Aly Bellagha Tunisian, 1924-2006

"His painting utilizes traditional Tunisian imagery, both figurative and decorative, revalorizing the Arab-Muslim heritage in order to inject a modernist approach, brightly enhancing Tunisian artistic heritage"

Aly Bellegha was born in 1924 into a paternal lineage of Tunisian artists. He went on to study law, but ineluctably was drawn back to artistic pursuits. He left for Paris after a visit to the Institute of Higher Studies in Tunis, pursuing drawing, engraving and ceramics at the Ecole des Beaux-Arts in Paris, frequenting the engraving workshops of Professor René Jaudon. Bellegha moved on to study at the Claude Bernard High School in Paris and at the Higher Institute of Fine arts of Tunis. Immersed in the nationalist spirit of cultural recuperation, Bellegha went on to exhibit his work both in Tunis and internationally, later opening his own gallery alongside his wife, Jacqueline Guilbert. Becoming a locus for the cultural renaissance of the period, He himself became a central figure on the local art scene and part of the Ecole de Tunis.

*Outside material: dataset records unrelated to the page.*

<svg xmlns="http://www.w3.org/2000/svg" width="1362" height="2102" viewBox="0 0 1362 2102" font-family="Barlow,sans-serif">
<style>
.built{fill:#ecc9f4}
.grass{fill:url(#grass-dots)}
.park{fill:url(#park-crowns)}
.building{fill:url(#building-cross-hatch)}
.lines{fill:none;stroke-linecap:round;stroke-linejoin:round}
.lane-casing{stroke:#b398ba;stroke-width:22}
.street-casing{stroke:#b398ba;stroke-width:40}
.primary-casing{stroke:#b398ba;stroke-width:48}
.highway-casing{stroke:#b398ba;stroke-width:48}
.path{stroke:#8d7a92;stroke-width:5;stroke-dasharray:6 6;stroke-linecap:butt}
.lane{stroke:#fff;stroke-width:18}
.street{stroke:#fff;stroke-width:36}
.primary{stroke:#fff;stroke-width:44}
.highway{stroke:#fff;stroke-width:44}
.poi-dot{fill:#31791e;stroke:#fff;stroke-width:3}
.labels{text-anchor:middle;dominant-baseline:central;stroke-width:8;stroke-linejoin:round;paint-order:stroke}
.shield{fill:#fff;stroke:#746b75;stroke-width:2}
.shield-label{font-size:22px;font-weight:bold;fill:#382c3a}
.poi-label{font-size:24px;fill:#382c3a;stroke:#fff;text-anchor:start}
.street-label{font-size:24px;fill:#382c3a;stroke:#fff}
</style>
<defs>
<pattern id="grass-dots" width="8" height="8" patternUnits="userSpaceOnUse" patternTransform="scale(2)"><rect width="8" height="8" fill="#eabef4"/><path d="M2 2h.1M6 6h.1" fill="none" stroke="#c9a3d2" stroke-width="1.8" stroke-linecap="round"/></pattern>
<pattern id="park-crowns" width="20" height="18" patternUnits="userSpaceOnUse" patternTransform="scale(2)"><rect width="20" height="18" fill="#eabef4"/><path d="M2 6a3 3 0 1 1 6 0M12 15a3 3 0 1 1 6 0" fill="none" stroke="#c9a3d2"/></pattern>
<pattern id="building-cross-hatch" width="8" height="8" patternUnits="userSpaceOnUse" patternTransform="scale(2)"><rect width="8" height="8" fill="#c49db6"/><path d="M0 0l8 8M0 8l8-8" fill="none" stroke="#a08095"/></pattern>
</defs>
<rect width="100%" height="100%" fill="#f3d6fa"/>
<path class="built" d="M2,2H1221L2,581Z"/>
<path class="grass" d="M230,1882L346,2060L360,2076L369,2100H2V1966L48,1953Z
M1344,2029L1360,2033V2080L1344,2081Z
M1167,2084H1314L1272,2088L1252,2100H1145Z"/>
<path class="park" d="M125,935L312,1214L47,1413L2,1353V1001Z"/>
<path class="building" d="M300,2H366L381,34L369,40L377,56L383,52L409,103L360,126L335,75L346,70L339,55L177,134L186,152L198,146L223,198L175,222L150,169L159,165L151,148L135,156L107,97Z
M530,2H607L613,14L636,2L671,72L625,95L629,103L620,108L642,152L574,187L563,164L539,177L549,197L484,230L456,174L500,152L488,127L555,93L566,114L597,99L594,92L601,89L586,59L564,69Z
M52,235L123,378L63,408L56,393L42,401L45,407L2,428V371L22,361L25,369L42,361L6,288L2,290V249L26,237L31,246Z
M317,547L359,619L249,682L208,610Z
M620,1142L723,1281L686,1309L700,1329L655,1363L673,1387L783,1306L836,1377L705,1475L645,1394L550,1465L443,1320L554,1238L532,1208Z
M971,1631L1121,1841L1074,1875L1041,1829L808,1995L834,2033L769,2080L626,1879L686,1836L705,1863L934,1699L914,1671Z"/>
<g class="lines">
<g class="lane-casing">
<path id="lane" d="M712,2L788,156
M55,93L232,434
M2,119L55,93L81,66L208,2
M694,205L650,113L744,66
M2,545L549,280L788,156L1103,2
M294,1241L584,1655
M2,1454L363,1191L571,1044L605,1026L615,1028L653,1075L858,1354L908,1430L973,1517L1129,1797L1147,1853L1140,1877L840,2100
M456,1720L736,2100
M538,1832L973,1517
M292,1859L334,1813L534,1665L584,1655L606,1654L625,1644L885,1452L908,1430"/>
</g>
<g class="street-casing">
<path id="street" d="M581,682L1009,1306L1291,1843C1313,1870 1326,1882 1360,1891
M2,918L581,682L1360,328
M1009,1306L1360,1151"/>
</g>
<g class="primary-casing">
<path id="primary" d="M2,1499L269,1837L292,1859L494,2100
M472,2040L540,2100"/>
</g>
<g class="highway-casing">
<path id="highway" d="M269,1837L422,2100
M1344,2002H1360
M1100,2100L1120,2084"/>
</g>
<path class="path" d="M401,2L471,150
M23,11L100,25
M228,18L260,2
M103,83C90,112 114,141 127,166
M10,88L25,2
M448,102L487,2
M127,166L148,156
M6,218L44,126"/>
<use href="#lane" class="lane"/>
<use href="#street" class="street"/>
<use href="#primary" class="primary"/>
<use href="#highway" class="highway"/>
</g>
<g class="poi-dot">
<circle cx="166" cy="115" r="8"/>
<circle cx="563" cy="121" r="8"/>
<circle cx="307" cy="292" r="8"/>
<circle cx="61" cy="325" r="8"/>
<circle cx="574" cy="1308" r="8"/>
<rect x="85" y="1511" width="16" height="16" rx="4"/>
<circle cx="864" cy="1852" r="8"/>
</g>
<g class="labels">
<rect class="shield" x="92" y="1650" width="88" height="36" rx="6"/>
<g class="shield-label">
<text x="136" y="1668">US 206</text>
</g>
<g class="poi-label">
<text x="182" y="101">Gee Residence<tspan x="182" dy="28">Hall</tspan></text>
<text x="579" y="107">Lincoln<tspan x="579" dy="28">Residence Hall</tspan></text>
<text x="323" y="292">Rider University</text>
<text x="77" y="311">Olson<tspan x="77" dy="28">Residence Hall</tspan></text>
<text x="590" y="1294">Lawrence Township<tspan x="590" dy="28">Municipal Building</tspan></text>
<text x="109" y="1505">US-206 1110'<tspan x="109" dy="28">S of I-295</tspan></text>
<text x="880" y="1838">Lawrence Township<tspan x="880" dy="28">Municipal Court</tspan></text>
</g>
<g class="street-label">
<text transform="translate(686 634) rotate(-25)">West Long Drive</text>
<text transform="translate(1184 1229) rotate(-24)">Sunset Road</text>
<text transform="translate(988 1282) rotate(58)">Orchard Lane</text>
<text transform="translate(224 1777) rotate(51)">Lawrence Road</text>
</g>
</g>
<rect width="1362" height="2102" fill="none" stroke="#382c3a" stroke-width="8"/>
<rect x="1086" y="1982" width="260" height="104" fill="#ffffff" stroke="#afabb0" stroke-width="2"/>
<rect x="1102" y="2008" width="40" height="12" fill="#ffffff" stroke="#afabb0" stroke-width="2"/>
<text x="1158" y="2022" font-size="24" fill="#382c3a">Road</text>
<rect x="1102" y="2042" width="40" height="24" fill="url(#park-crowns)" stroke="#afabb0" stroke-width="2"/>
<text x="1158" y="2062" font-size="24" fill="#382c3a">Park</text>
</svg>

 Aly Bellegha was passionate about ancient objects and the world of crafts, with a modernist approach to the development of crafts. His painting utilizes traditional Tunisian imagery, both figurative and decorative, revalorizing the Arab-Muslim heritage in order to inject a modernist approach, brightly enhancing Tunisian artistic heritage, notably through the use of wood, stone, copper, wool, leather and silver. He has primarily worked with wood to make compositions of still life’s.